“Rumah Sakit Kelamin Indrapura” atau “Bekas Rumah Sakit Kelamin”, dua nama tersebut rupanya jauh lebih dikenal orang awam—khususnya supir taxi—daripada nama resminya sekarang, yaitu kantor Badan Litbang Kementrian Kesehatan atau Museum Kesehatan di Jalan Indrapura 17. Lebih lagi, masih pula ada beberapa orang yang mengira bahwa lokasi tersebut masih berfungsi sebagai rumah sakit kelamin.
Sejarah pendirian tempat ini dipengaruhi oleh prevalensi penyakit kelamin yang tinggi pada saat itu. Data Rumah Sakit CBZ pada tahun 1938-1940 menyatakan bahwa di Surabaya telah terdapat 3810 pasien syphilis, di mana 1261 pasien di antaranya berada pada stadium menular (P3SKK, 2008). Selain itu, penelitian yang dilakukan pada poliklinik-poliklinik pelabuhan di Jakarta, Surabaya, Semarang, dan Bandung pada tahun 1937-1941 dan 1950 juga menunjukkan kesimpulan yang sama. Penelitian terus dilanjutkan sampai tahun 1956 di dua kriteria lokasi, yaitu Jawa dan Luar Jawa. Hasilnya menunjukkan bahwa angka penularan di Jawa 3-4 kali lebih tinggi daripada di luar Jawa, dengan kasus terbanyak pada penyakit syphilis (Depkes, 1980).
Berdasar hasil-hasil penelitian tersebut, tahun 1950, Menteri Kesehatan dr. J. Leimena menugaskan Prof. Dr. Soetopo, seorang dokter ahli penyakit kulit dan kelamin, untuk menangani suatu penelitian dan pemberantasan penyakit kelamin.
Dari empat kota besar di Indonesia (Jakarta, Bandung, Surabaya, dan Surakarta), dipilihlah lokasi di Surabaya. Ada empat alasan kenapa Surabaya dipilih: (1) data penderita yang cukup tinggi, (2) Surabaya sebagai kota pelabuhan besar, (3) keberadaan masyarakat yang homogen yang juga memperbesar resiko penularan, dan (4) Prof. Dr. Soetopo sendiri adalah arek Suroboyo.
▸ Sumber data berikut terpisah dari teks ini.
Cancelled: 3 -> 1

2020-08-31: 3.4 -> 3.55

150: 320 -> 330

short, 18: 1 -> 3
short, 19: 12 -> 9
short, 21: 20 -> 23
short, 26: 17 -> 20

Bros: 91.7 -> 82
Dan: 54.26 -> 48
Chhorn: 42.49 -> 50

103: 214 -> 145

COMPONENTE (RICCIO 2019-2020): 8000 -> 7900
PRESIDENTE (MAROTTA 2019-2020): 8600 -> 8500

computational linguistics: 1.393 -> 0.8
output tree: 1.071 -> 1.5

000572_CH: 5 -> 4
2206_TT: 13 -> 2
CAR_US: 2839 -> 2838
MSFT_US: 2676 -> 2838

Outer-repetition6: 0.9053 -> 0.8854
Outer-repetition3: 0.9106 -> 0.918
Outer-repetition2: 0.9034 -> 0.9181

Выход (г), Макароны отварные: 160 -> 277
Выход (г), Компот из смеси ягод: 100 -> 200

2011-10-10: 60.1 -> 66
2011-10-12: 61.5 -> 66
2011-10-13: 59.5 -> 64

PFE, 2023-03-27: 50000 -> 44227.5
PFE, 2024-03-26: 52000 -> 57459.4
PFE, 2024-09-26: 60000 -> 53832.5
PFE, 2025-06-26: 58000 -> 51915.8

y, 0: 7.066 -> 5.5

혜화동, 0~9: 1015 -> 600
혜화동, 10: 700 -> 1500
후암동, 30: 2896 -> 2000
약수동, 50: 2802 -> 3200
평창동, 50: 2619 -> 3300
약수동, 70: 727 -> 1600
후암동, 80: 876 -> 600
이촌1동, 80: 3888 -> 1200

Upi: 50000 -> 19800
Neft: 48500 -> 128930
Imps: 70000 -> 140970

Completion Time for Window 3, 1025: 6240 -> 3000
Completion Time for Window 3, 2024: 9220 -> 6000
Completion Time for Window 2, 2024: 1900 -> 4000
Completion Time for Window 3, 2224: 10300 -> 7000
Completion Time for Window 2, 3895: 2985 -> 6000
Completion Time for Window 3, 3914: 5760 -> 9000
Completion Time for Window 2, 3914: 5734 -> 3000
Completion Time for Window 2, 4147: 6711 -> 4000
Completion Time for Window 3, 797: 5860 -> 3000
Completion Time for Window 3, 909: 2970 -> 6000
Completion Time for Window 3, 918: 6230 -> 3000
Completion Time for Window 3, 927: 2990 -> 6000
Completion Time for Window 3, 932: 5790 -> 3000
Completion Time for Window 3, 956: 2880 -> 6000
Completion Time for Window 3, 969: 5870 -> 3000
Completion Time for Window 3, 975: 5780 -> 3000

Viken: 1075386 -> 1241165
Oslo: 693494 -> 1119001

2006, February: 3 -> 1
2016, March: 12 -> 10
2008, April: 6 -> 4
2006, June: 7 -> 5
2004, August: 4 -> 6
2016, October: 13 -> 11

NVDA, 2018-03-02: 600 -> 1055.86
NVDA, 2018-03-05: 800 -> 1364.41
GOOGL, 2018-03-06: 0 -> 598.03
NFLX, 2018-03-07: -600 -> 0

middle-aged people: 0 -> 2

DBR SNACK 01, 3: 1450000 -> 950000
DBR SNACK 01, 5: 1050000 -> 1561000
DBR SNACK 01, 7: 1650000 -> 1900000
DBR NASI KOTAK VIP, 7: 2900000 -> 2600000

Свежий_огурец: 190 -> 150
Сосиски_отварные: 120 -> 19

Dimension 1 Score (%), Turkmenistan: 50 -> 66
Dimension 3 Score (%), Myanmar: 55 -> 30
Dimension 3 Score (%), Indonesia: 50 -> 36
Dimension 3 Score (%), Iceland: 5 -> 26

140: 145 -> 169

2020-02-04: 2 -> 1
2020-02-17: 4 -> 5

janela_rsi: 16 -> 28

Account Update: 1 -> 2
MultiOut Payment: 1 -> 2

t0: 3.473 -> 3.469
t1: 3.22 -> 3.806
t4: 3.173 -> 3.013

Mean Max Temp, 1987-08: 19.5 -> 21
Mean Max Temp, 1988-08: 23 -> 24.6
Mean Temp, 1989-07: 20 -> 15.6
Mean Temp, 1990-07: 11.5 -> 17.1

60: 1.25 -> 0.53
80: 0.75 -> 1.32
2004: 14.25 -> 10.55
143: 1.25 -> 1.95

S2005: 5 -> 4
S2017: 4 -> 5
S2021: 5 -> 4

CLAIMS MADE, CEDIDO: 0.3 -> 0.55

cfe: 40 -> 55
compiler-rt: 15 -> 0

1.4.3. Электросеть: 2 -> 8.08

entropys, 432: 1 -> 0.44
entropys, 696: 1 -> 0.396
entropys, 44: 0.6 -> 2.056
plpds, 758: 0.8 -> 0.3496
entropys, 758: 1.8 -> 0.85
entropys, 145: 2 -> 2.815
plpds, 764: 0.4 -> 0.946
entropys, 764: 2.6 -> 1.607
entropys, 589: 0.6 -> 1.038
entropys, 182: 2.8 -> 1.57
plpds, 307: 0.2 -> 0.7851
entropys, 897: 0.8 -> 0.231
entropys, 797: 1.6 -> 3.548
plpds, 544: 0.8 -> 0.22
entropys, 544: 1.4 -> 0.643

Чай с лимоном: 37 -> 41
Gedung ini kemudian dibangun pada tahun 1951 dan diresmikan tahun 1953 sebagai “Lembaga Pusat Penyelidikan dan Pemberantasan Penyakit Kelamin (LP4K)”. Lembaga ini tidak hanya bertugas sebagai Venerisch Hospitaal (Rumah Sakit Kelamin) tapi juga menjalankan peran preventif, penyuluhan, penelitian, dan pendidikan.
Pada perkembangannya, lembaga ini tidak hanya menghadapi penyakit kelamin tapi juga beberapa masalah kesehatan masyarakat yang terus bermunculan dan berkembang, seperti campak, kusta, gizi, dan lain sebagainya. Seiring dengan semakin luasnya ruang lingkup penelitian, LP4K berubah menjadi Lembaga Kesehatan Nasional (LKN) yang diresmikan pada tanggal 14 Februari 1965. LKN ini kemudian dikembangkan menjadi Badan Penelitian dan Pengembangan Kesehatan tingkat nasional yang terdiri dari beberapa pusat penelitian di beberapa daerah di Indonesia.
Sekarang Rumah Sakit Kelamin ini menjadi kantor salah satu pusat badan litbang, yaitu Pusat Humaniora, Kebijakan Kesehatan, dan Pemberdayaan Masyarakat (PHKKPM) yang juga memiliki Museum Kesehatan Dr. Adhyatma, MPH, museum kesehatan satu-satunya milik Kementrian Kesehatan.